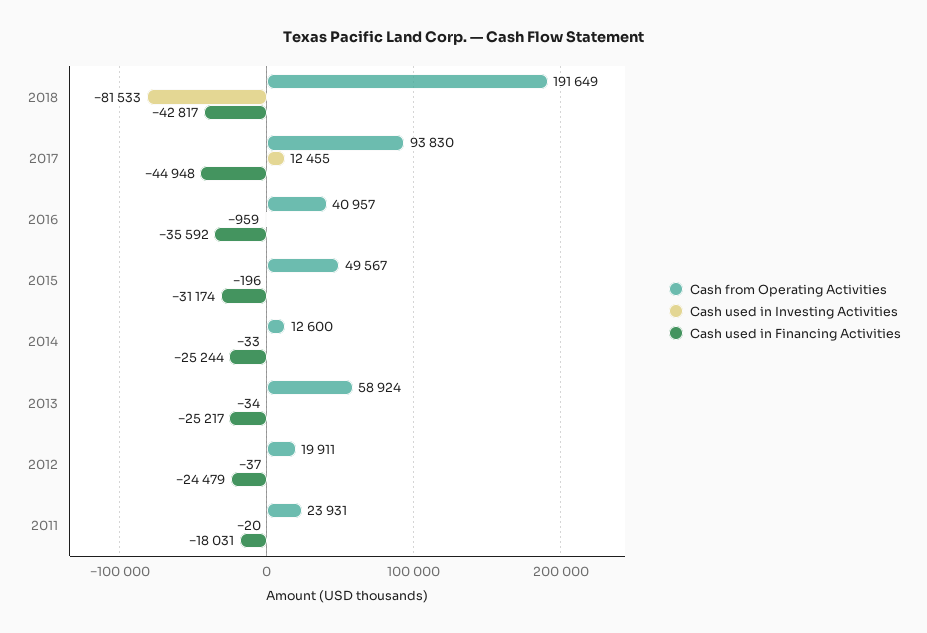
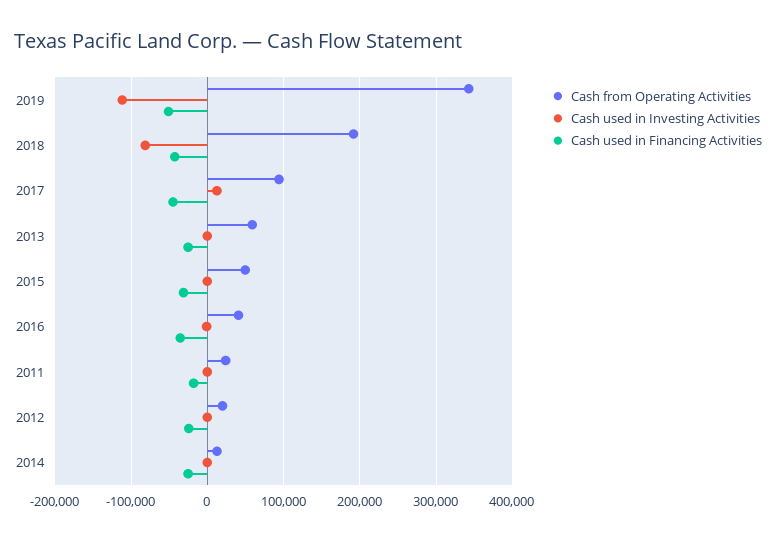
  {
    "Cash from Operating Activities": {
      "2018": 191649,
      "2017": 93830,
      "2016": 40957,
      "2015": 49567,
      "2014": 12600,
      "2013": 58924,
      "2012": 19911,
-     "2011": 23931
+     "2011": 23931,
+     "2019": 340000
    },
    "Cash used in Investing Activities": {
      "2018": -81533,
      "2017": 12455,
      "2016": -959,
      "2015": -196,
      "2014": -33,
      "2013": -34,
      "2012": -37,
-     "2011": -20
+     "2011": -20,
+     "2019": -110000
    },
    "Cash used in Financing Activities": {
      "2018": -42817,
      "2017": -44948,
      "2016": -35592,
      "2015": -31174,
      "2014": -25244,
      "2013": -25217,
      "2012": -24479,
-     "2011": -18031
+     "2011": -18031,
+     "2019": -50000
    }
  }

+ + +

# Requirement
Skipping the pictures, transcribe each line above exactly as it appears.

# Result of this exercise
  {
    "Cash from Operating Activities": {
      "2018": 191649,
      "2017": 93830,
      "2016": 40957,
      "2015": 49567,
      "2014": 12600,
      "2013": 58924,
      "2012": 19911,
-     "2011": 23931
+     "2011": 23931,
+     "2019": 340000
    },
    "Cash used in Investing Activities": {
      "2018": -81533,
      "2017": 12455,
      "2016": -959,
      "2015": -196,
      "2014": -33,
      "2013": -34,
      "2012": -37,
-     "2011": -20
+     "2011": -20,
+     "2019": -110000
    },
    "Cash used in Financing Activities": {
      "2018": -42817,
      "2017": -44948,
      "2016": -35592,
      "2015": -31174,
      "2014": -25244,
      "2013": -25217,
      "2012": -24479,
-     "2011": -18031
+     "2011": -18031,
+     "2019": -50000
    }
  }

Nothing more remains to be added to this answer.